The trans rights movement has rights and protections under the Equality Act. Those protections have not been removed. What the Supreme Court removed was the right to convert female spaces into mixed spaces by assertion. That is not a small thing for the women whose safety, dignity, and privacy depend on those spaces. It is not a culture war to say so. It is not bigotry to demand that the law be applied.
What it is, is necessary. And the failure to act on it is not a neutral position. Every day that binding guidance is withheld, every day that the 2011 code remains in use, every day that the NHS and the prison service and the university system operate in contradiction to the law, is a day on which women are told, once again, that their rights are conditional. Conditional on political convenience. Conditional on institutional comfort. Conditional on not causing too much trouble.
The women of For Women Scotland caused trouble. They caused it for seven years, through courts and appeals and harassment and cancellation. They won at the highest level. And on the first anniversary of that victory, the minister responsible for implementing it refused to meet them, and the unions their members fund voted to resist the ruling that protected them.

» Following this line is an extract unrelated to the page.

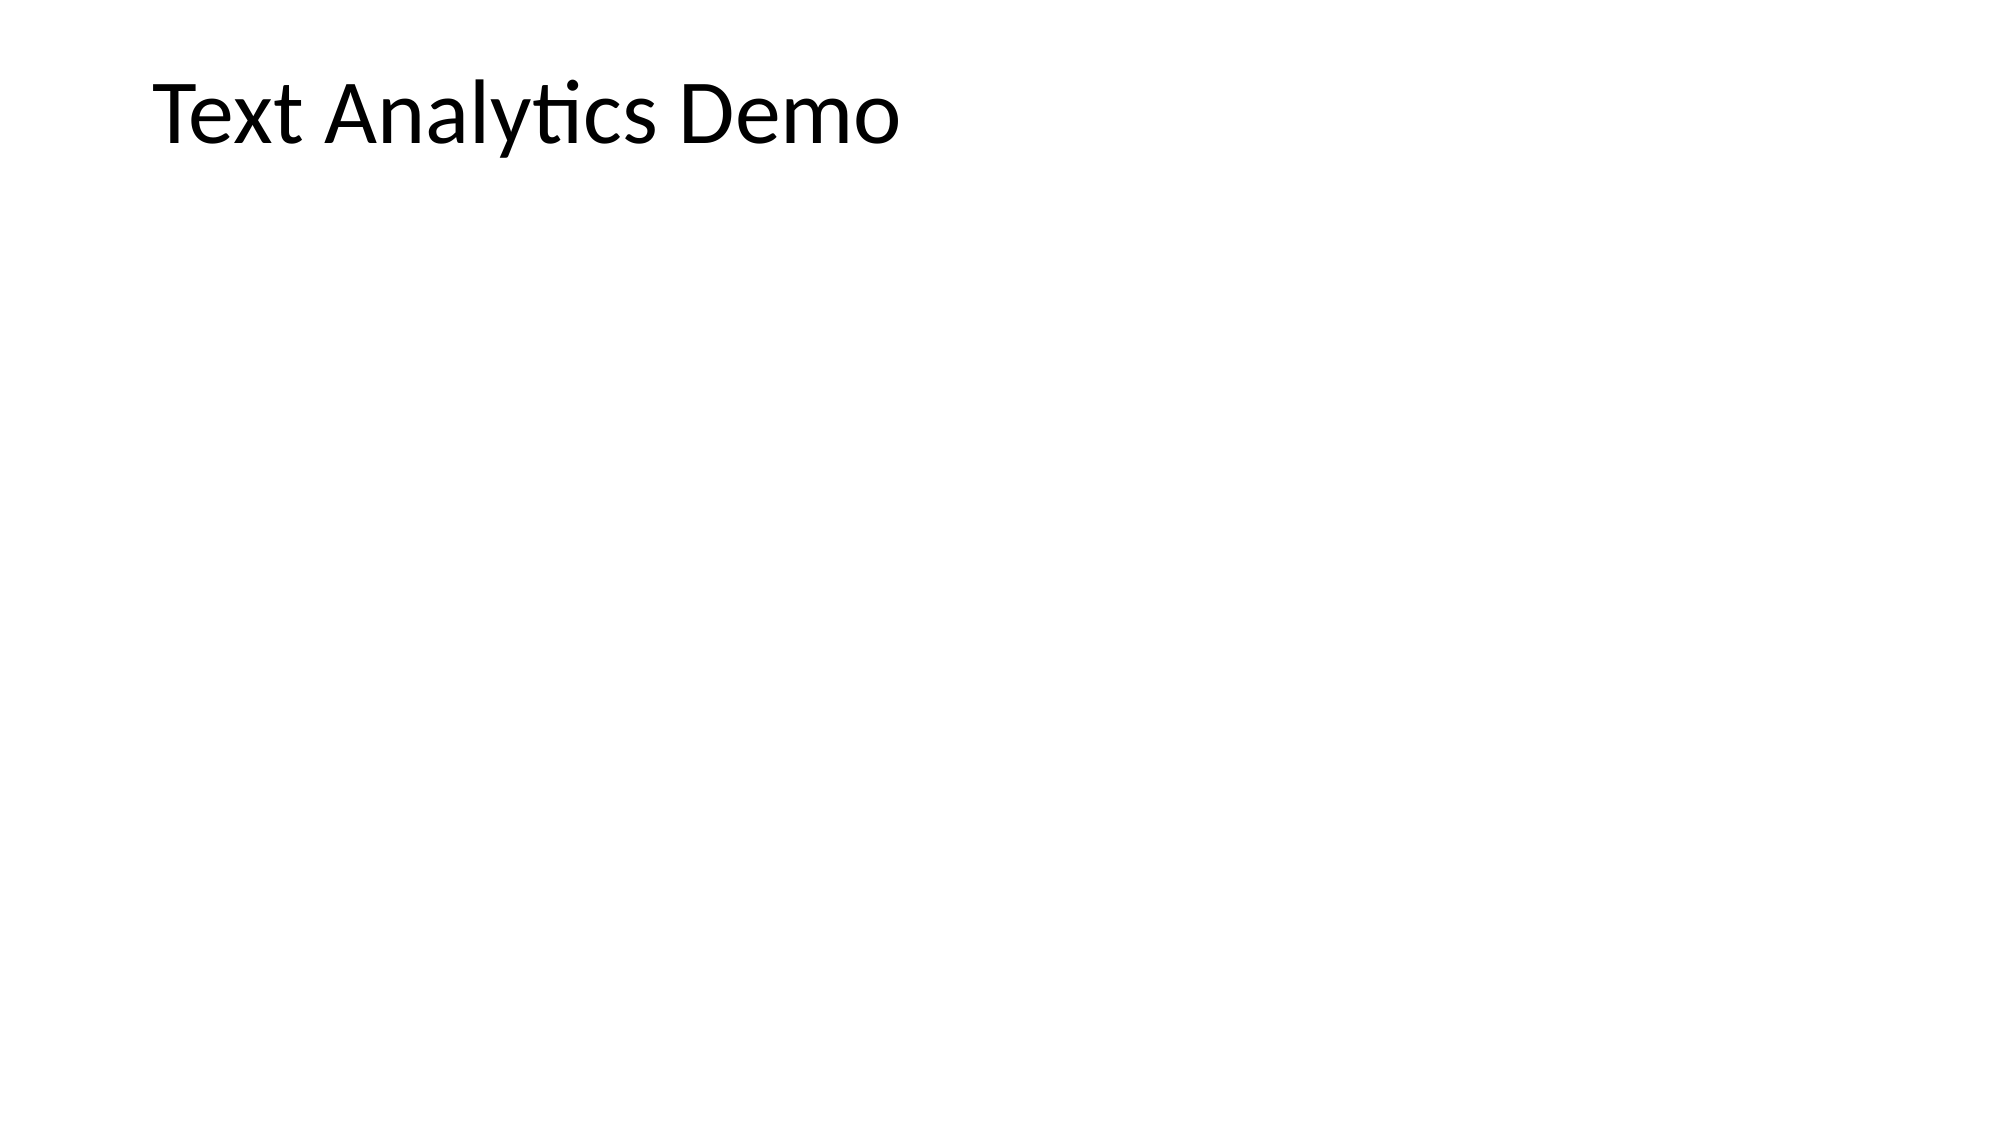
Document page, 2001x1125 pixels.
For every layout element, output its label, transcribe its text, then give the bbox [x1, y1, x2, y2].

History will record what was decided in these months. It will record whether the United Kingdom chose to enforce the law it had, or to let it dissolve in administrative delay and ideological cowardice. And it will record what women were told, once again, about their place in the hierarchy of those whose rights are taken seriously.
When a government must be dragged by a Supreme Court to acknowledge that women exist, and then spends a year finding reasons not to act on that acknowledgment, it has not lost a culture war. It has simply shown us who it was always willing to sacrifice.